From this moment on, everything about the film that had been harmless and silly suddenly gains a sense of weight. Cruella stops being a pantomime dame who is evil for its own sake, and takes on a more dangerous, obsessive quality. The close-ups of her in the car are quite freaky, with spiraling eyes that foreshadow Who Framed Roger Rabbit and expressions that clearly influenced the design of Ursula in The Little Mermaid. Both her stealthy patrols of the town and the final chase are genuinely tense, with the action building to a great climax and a solid reunion.
On the strength of its last 20 minutes, 101 Dalmatians stops being merely a decent film and secures its status as a genuinely good one. While the story has none of the power or memorable qualities of the earlier works of Disney, the characters are always likeable and it has the same enjoyably silly spirit as a pantomime. It can't claim any pride of place within the Disney canon, but it serves as a decent introduction for younger viewers.
Rating: 3.5/5
Verdict: A perfectly passable pantomime (with a good ending)

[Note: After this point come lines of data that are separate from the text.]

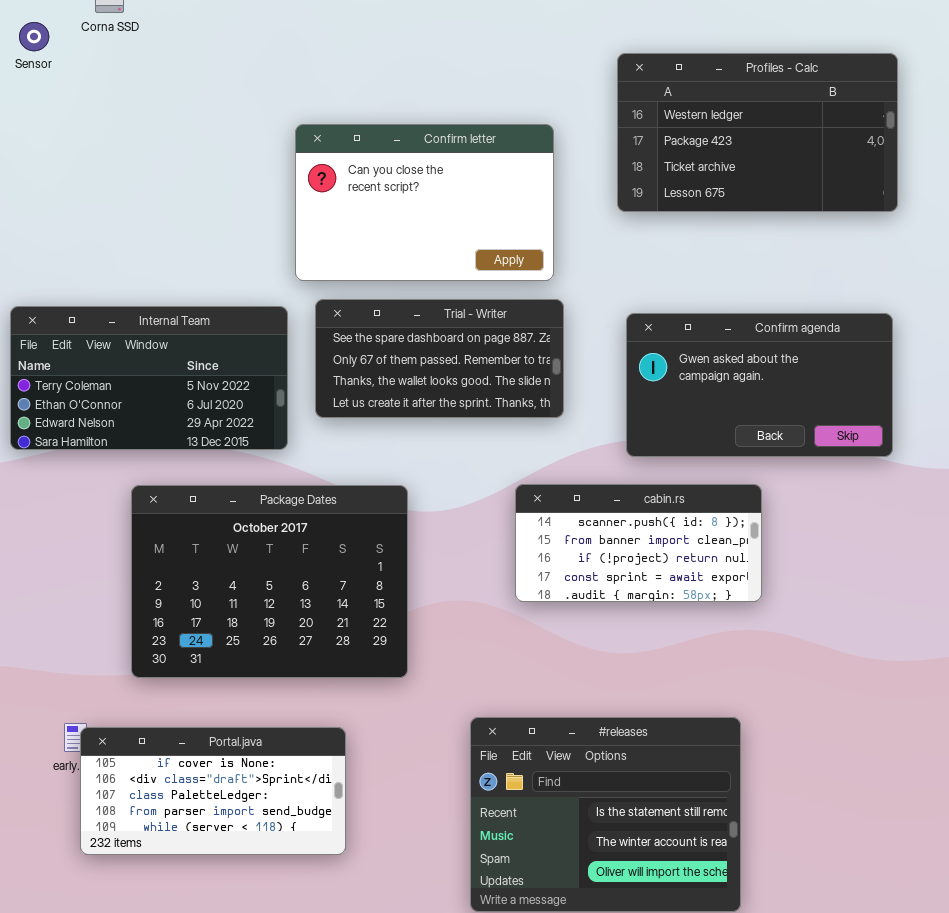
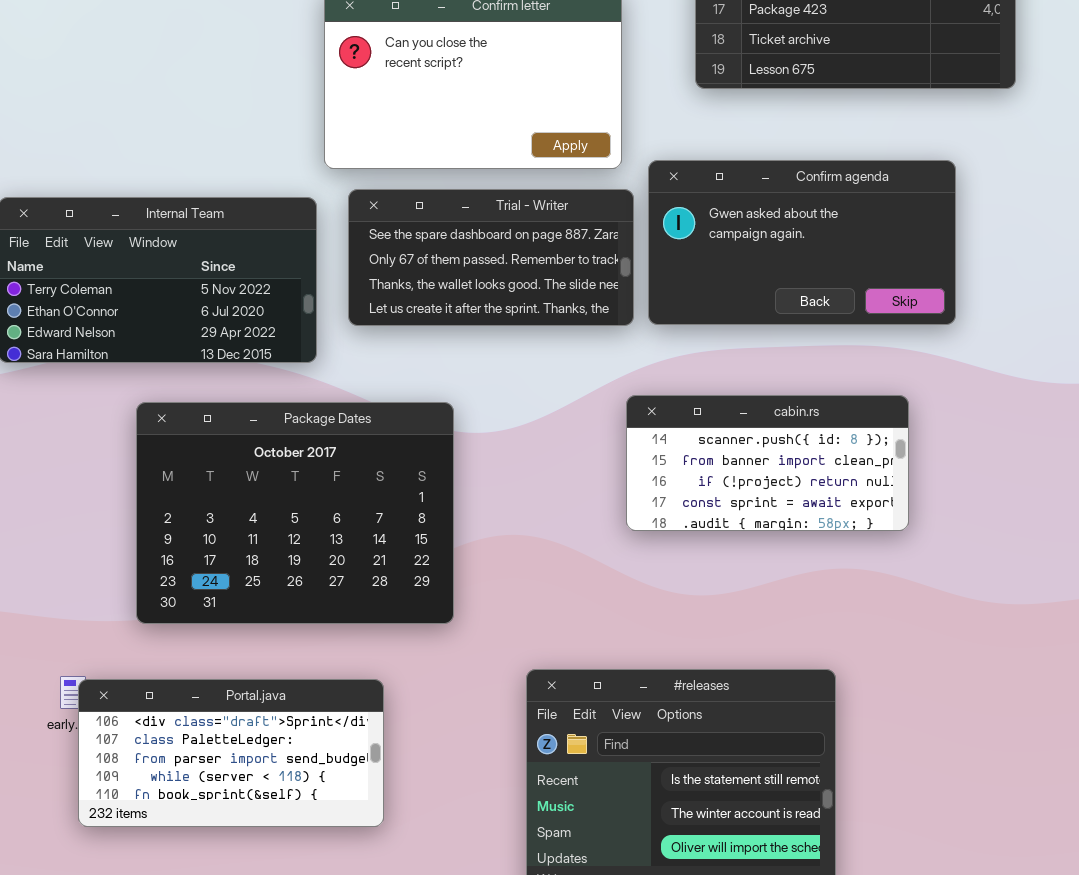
Confirm agenda: [626,313,893,457] -> [648,160,956,325], moved
cabin.rs: [515,484,762,602] -> [626,395,909,531], moved
Portal.java: [80,727,346,855] -> [78,679,384,827], scrolled down 1 row

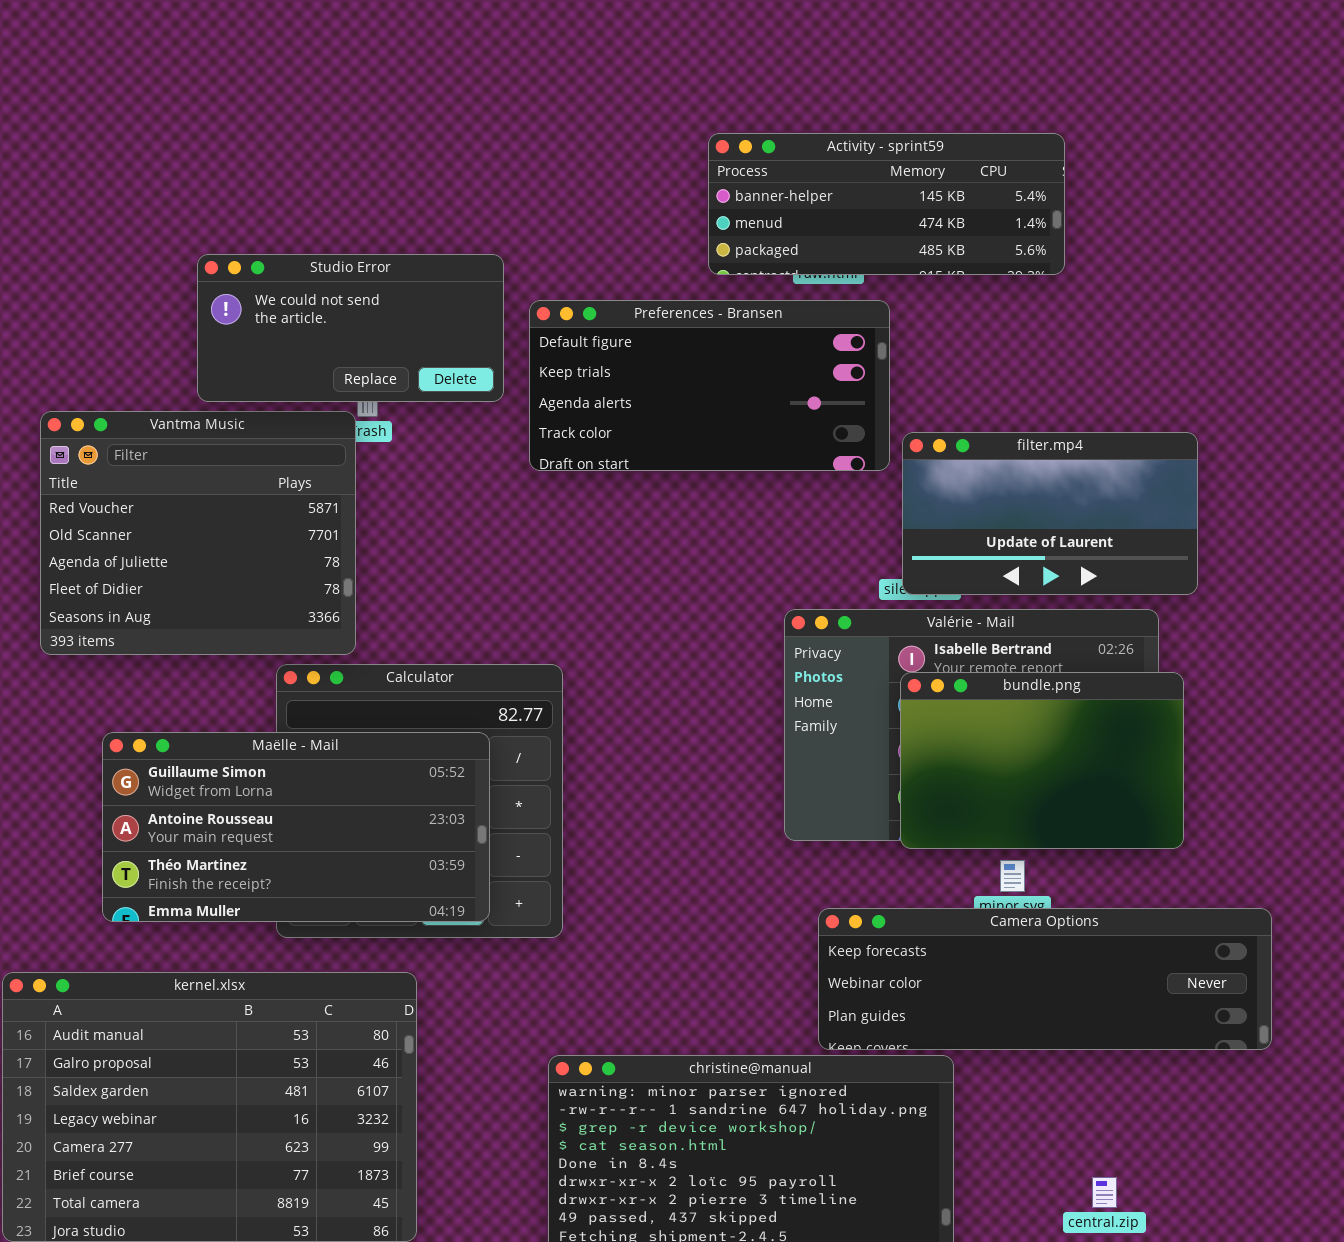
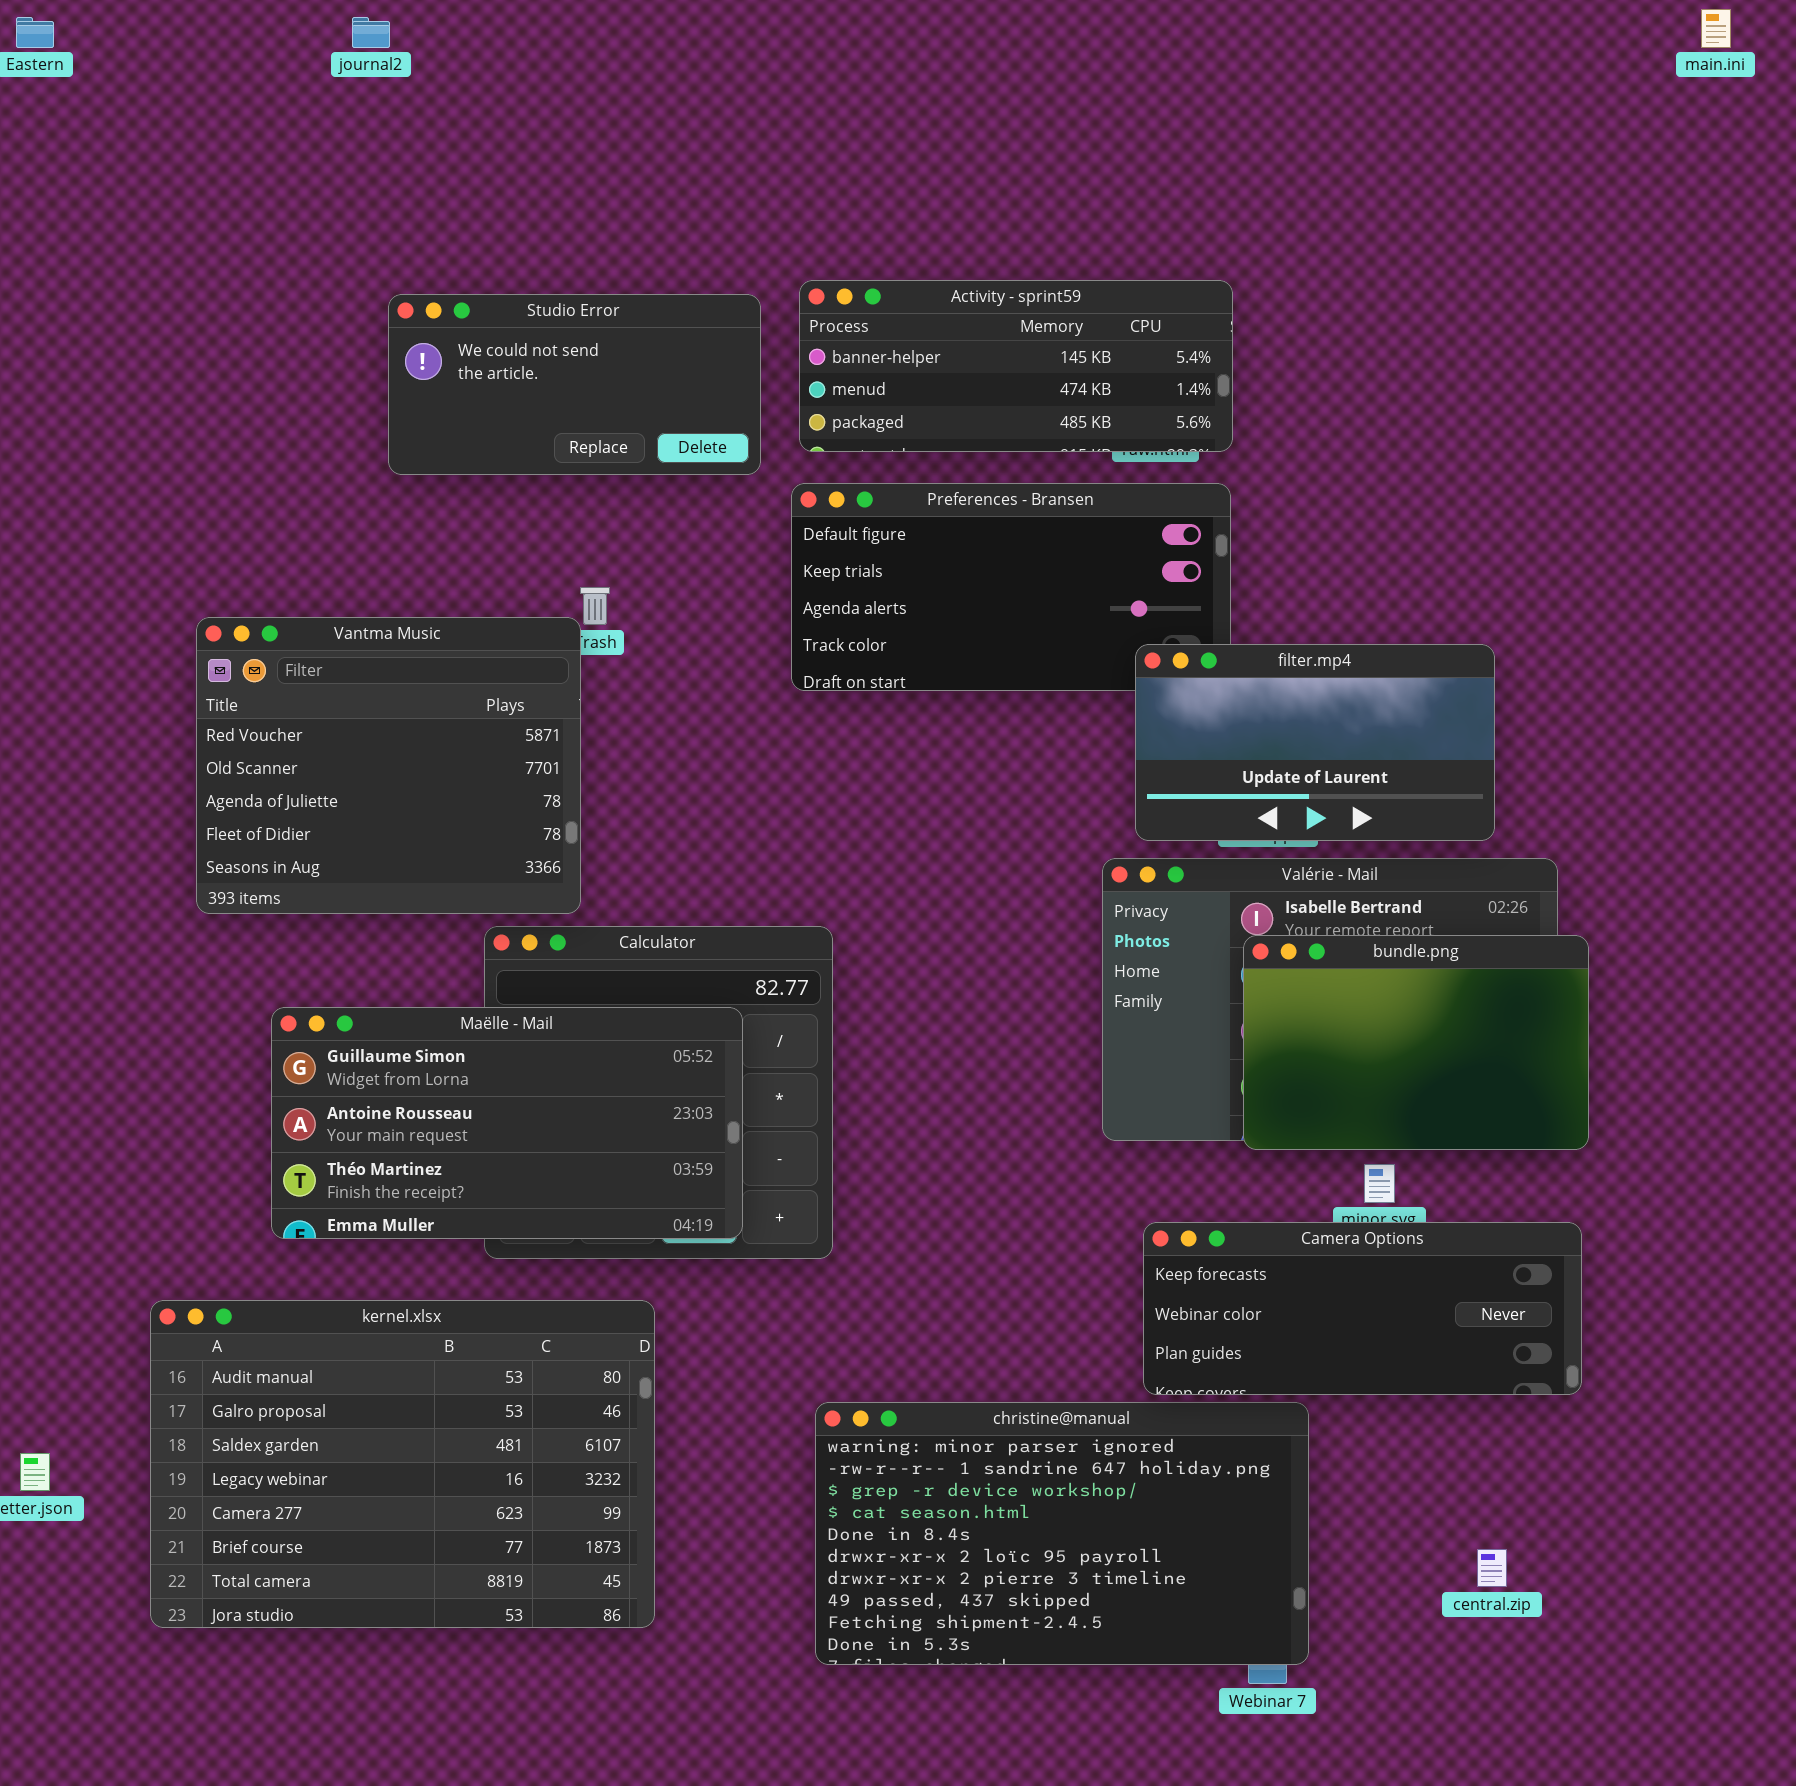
Activity - sprint59: [708,133,1065,275] -> [799,280,1233,452], moved
Studio Error: [197,254,504,402] -> [388,294,761,475], moved
filter.mp4: [902,432,1198,595] -> [1135,644,1495,841], moved
Camera Options: [818,908,1272,1050] -> [1143,1222,1582,1395], resized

Fair points as far as I can remember. Time to compare this with the live action version (1996). Is there ever a need for remakes of already half-decent things?
ReplyDeleteCheers Tom. I don't remember the 1996 version being all that bad - but then again, all I remember of that film is Mark Williams on the electric fence and Glenn Close being covered in molasses. I'll have to get back to you on the remakes front.